*** Block opens ***

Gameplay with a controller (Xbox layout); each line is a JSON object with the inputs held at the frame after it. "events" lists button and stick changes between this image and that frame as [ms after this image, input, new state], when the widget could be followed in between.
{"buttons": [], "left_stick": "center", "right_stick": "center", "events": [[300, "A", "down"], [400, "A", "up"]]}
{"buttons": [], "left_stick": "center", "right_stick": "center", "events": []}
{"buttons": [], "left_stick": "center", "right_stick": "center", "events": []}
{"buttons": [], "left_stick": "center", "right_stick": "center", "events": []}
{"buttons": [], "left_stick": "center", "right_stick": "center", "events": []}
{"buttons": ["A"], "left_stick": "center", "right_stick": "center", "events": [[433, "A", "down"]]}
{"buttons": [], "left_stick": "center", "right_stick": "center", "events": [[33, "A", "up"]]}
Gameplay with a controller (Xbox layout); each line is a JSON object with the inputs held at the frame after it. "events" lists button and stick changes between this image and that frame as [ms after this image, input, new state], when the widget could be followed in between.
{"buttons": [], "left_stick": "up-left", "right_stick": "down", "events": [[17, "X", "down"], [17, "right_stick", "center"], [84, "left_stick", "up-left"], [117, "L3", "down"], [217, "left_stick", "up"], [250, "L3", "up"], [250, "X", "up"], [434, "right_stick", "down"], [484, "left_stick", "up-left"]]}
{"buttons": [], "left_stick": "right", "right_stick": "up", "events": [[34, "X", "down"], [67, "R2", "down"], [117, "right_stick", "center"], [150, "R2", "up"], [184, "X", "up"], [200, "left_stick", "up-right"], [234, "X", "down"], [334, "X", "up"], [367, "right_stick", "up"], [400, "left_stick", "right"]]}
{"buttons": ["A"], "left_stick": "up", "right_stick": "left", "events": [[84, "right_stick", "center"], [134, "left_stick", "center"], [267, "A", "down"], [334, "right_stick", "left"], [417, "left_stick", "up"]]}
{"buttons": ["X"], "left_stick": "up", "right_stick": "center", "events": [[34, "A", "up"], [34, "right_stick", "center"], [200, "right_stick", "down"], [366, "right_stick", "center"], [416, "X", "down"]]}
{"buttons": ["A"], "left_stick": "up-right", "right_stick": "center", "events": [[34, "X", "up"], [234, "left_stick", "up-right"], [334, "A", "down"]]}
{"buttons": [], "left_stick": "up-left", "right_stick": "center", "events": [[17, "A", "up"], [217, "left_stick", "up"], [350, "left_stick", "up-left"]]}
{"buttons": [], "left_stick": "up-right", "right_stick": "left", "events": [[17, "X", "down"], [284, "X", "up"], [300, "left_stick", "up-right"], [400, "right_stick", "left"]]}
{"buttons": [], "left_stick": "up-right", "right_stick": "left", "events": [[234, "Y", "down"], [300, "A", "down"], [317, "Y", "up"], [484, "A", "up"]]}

*** Block closes ***

PROBLEM DESCRIPTION:
All of the lines above are to be restated word for word.

TASK SOLUTION:
Gameplay with a controller (Xbox layout); each line is a JSON object with the inputs held at the frame after it. "events" lists button and stick changes between this image and that frame as [ms after this image, input, new state], when the widget could be followed in between.
{"buttons": [], "left_stick": "center", "right_stick": "center", "events": [[300, "A", "down"], [400, "A", "up"]]}
{"buttons": [], "left_stick": "center", "right_stick": "center", "events": []}
{"buttons": [], "left_stick": "center", "right_stick": "center", "events": []}
{"buttons": [], "left_stick": "center", "right_stick": "center", "events": []}
{"buttons": [], "left_stick": "center", "right_stick": "center", "events": []}
{"buttons": ["A"], "left_stick": "center", "right_stick": "center", "events": [[433, "A", "down"]]}
{"buttons": [], "left_stick": "center", "right_stick": "center", "events": [[33, "A", "up"]]}
Gameplay with a controller (Xbox layout); each line is a JSON object with the inputs held at the frame after it. "events" lists button and stick changes between this image and that frame as [ms after this image, input, new state], when the widget could be followed in between.
{"buttons": [], "left_stick": "up-left", "right_stick": "down", "events": [[17, "X", "down"], [17, "right_stick", "center"], [84, "left_stick", "up-left"], [117, "L3", "down"], [217, "left_stick", "up"], [250, "L3", "up"], [250, "X", "up"], [434, "right_stick", "down"], [484, "left_stick", "up-left"]]}
{"buttons": [], "left_stick": "right", "right_stick": "up", "events": [[34, "X", "down"], [67, "R2", "down"], [117, "right_stick", "center"], [150, "R2", "up"], [184, "X", "up"], [200, "left_stick", "up-right"], [234, "X", "down"], [334, "X", "up"], [367, "right_stick", "up"], [400, "left_stick", "right"]]}
{"buttons": ["A"], "left_stick": "up", "right_stick": "left", "events": [[84, "right_stick", "center"], [134, "left_stick", "center"], [267, "A", "down"], [334, "right_stick", "left"], [417, "left_stick", "up"]]}
{"buttons": ["X"], "left_stick": "up", "right_stick": "center", "events": [[34, "A", "up"], [34, "right_stick", "center"], [200, "right_stick", "down"], [366, "right_stick", "center"], [416, "X", "down"]]}
{"buttons": ["A"], "left_stick": "up-right", "right_stick": "center", "events": [[34, "X", "up"], [234, "left_stick", "up-right"], [334, "A", "down"]]}
{"buttons": [], "left_stick": "up-left", "right_stick": "center", "events": [[17, "A", "up"], [217, "left_stick", "up"], [350, "left_stick", "up-left"]]}
{"buttons": [], "left_stick": "up-right", "right_stick": "left", "events": [[17, "X", "down"], [284, "X", "up"], [300, "left_stick", "up-right"], [400, "right_stick", "left"]]}
{"buttons": [], "left_stick": "up-right", "right_stick": "left", "events": [[234, "Y", "down"], [300, "A", "down"], [317, "Y", "up"], [484, "A", "up"]]}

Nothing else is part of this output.